→ Your tasks
- a) Using the excerpt about the brig consigned at Montevideo, state whether each statement agrees with it. For each, answer yes or no and quote the deciding words: (i) the consignees were to remit any freight earned to the owners at Baltimore; (ii) the owners authorized the master to charter the brig; (iii) the contract the master entered into was binding on the owners.
- b) In the excerpt about the brig consigned at Montevideo, rewrite the paragraph beginning "In this case, the brig was consigned" as a brief list that keeps its main facts.

→ Excerpted text

In this case, the brig was consigned to Carreras, Patrick & Butler, at Montevideo, with directions to employ her, if they thought it proper to do so, in a voyage to some other foreign port; and they were instructed, if they did so employ her, to consign her to their friends, and to remit the freight, if any was earned, to the owners at Baltimore. It is in proof, therefore, that no authority was given, or intended to be given, by the owners, to the master, to charter the brig, nor to receive any goods or freight, except under the direction of the consignees or their agents; on the contrary, he was carefully excluded from all such authority by the owners, and confined to the duty of navigating the vessel, as master, upon the voyages determined upon by the proper agents. When Dickinson, Price & Co. refused to execute the contract made with the consignees, it was the duty of the master to notify them of what had happened, and to wait their orders; he had no right, according to the rules of the common law, in relation to principal and agent, or master and servant, to enter into the contract under which the voyage in question was performed; it was not within the scope of the authority conferred on him, and was not binding on the owners or their friends.

→ Excerpted data

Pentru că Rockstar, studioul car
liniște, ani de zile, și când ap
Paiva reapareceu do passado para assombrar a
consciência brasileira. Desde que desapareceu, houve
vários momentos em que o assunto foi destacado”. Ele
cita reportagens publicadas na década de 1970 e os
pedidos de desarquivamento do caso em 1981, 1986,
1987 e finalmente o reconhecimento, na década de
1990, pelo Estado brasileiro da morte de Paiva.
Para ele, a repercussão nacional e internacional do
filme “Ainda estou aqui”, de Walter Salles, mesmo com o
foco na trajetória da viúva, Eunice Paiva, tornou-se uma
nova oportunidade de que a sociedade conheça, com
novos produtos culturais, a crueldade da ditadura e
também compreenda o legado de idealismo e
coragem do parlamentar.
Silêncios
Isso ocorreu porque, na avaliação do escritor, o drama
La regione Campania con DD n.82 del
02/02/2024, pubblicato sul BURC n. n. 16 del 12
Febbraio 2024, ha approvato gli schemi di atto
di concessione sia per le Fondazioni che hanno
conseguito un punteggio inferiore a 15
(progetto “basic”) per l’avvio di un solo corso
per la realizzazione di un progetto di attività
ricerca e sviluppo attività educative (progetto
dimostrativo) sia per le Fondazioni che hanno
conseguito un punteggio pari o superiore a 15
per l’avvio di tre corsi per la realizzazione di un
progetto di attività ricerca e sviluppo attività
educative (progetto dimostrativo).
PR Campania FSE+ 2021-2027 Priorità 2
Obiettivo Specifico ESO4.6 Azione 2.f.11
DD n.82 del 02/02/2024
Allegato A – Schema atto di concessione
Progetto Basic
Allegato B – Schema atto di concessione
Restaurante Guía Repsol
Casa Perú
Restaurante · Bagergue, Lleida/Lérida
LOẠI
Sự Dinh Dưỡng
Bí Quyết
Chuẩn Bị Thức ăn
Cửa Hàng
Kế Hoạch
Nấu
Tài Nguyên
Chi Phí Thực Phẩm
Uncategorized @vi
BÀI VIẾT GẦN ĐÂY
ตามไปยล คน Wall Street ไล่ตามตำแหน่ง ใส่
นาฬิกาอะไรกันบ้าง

→ Exercise answers
- a)
(i) Yes: "to remit the freight, if any was earned, to the owners at Baltimore"
(ii) No: "no authority was given, or intended to be given, by the owners, to the master, to charter the brig"
(iii) No: "was not binding on the owners or their friends"

- b)
- The brig was consigned to Carreras, Patrick & Butler at Montevideo, who could employ her on a voyage to another foreign port if they thought it proper.
- If they employed her, they were to consign her to their friends and remit any freight earned to the owners at Baltimore.
- The owners gave the master no authority to charter the brig or to receive goods or freight except under the direction of the consignees or their agents. His duty was limited to navigating the vessel on voyages those agents decided.
- When Dickinson, Price & Co. refused to execute their contract with the consignees, the master's duty was to report what had happened and wait for orders.
- Under common-law rules on principal and agent, or master and servant, he had no right to make the contract under which the voyage was performed. It lay outside his authority and did not bind the owners or their friends.